**SELECTED EXTRACT**
- - - - -

A world lit only by fire_ the medieval m - William Manchester [63]
Julius had been a strong pope and is remembered, deservedly, for his patronage of Michelangelo. But like all the pontiffs in that troubled age, he was more sinner than sinned against. He was also a Della Rovere—hot-tempered, flamboyant, and impetuous; Italians spoke of his terribilità (awesomeness). For five years he and his allies fought Venice. This campaign was successful; he recovered Bologna and Perugia, papal cities which the Venetians had seized during the misrule of the Borgia pope. In his second war, an attempt to expel the French from Italy, he was less fortunate, though by all accounts he cut a spectacular figure in combat, taking command at the front, white bearded, wearing helmet and mail, swinging his sword and always on horseback.
In satirizing this formidable pontiff Erasmus neither sought notoriety nor welcomed it; he had tried to deflect personal controversy by presenting his new work anonymously, but that was a doomed hope. He had shown it to too many colleagues. Sir Thomas More stripped his friend’s disguise away in a careless moment, and the responsibility was fixed. Within the Catholic hierarchy, resentment against the author was deepened by what, even today, would be considered questionable taste. The year before the presentation of Erasmus’s work in Paris—it was a dialogue—Julius had died. Thus the Church was actually in mourning for the victim of Iulius exclusus. Yet this did not dampen the hilarity of the Parisian audience, to whom it was first presented as a skit, or the multitude of readers in the months and years to come. In his onslaught on the papacy, Erasmus had struck a nerve; his followers thought the blow long overdue.

- - - - -

**RECORDS SUPPLIED**
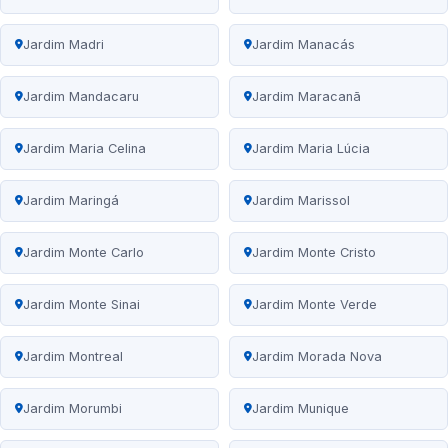
Jardim Madri
Jardim Manacás
Jardim Mandacaru
Jardim Maracanã
Jardim Maria Celina
Jardim Maria Lúcia
Jardim Maringá
Jardim Marissol
Jardim Monte Carlo
Jardim Monte Cristo
Jardim Monte Sinai
Jardim Monte Verde
Jardim Montreal
Jardim Morada Nova
Jardim Morumbi
Jardim Munique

- - - - -

**PROBLEMS TO WORK ON**
(1) From the passage on Pope Julius and Erasmus, set down everything from "A world lit" down to "always on horseback.".
(2) Answer these questions from the passage on Pope Julius and Erasmus:
(a) Which two papal cities did Julius recover in his campaign against Venice?
(b) Who exposed Erasmus as the author of the anonymous work?
(c) In what form was the work first presented to the Parisian audience?
(3) Write what comes next in the passage on Pope Julius and Erasmus, beginning after its final sentence.

**ANSWERS TO THE PROBLEMS**
(1)
A world lit only by fire_ the medieval m - William Manchester [63]
Julius had been a strong pope and is remembered, deservedly, for his patronage of Michelangelo. But like all the pontiffs in that troubled age, he was more sinner than sinned against. He was also a Della Rovere—hot-tempered, flamboyant, and impetuous; Italians spoke of his terribilità (awesomeness). For five years he and his allies fought Venice. This campaign was successful; he recovered Bologna and Perugia, papal cities which the Venetians had seized during the misrule of the Borgia pope. In his second war, an attempt to expel the French from Italy, he was less fortunate, though by all accounts he cut a spectacular figure in combat, taking command at the front, white bearded, wearing helmet and mail, swinging his sword and always on horseback.

(2)
(a) Bologna and Perugia
(b) Sir Thomas More
(c) As a skit

(3)
Julius is one character in the dialogue; Saint Peter is the other. Both stand at the gates of heaven, where the pope has presented himself for admittance. Peter won’t let him in. Beneath the applicant’s priestly cassock he notes “bloody armor” and a “body scarred with sins all over, breath loaded with wine, health broken by debauchery.” To him the waiting pontiff is “the emperor come back from hell.” What, he asks, has Julius “done for Christianity?”
Heatedly the applicant replies that he has “done more for the Church and Christ than any pope before me.” He cites examples: “I raised the revenue. I invented new offices and sold them. … I set all the princes of Europe by the ears. I tore up treaties, and kept great armies in the field. I covered Rome with palaces, and left five millions in the treasury behind me.”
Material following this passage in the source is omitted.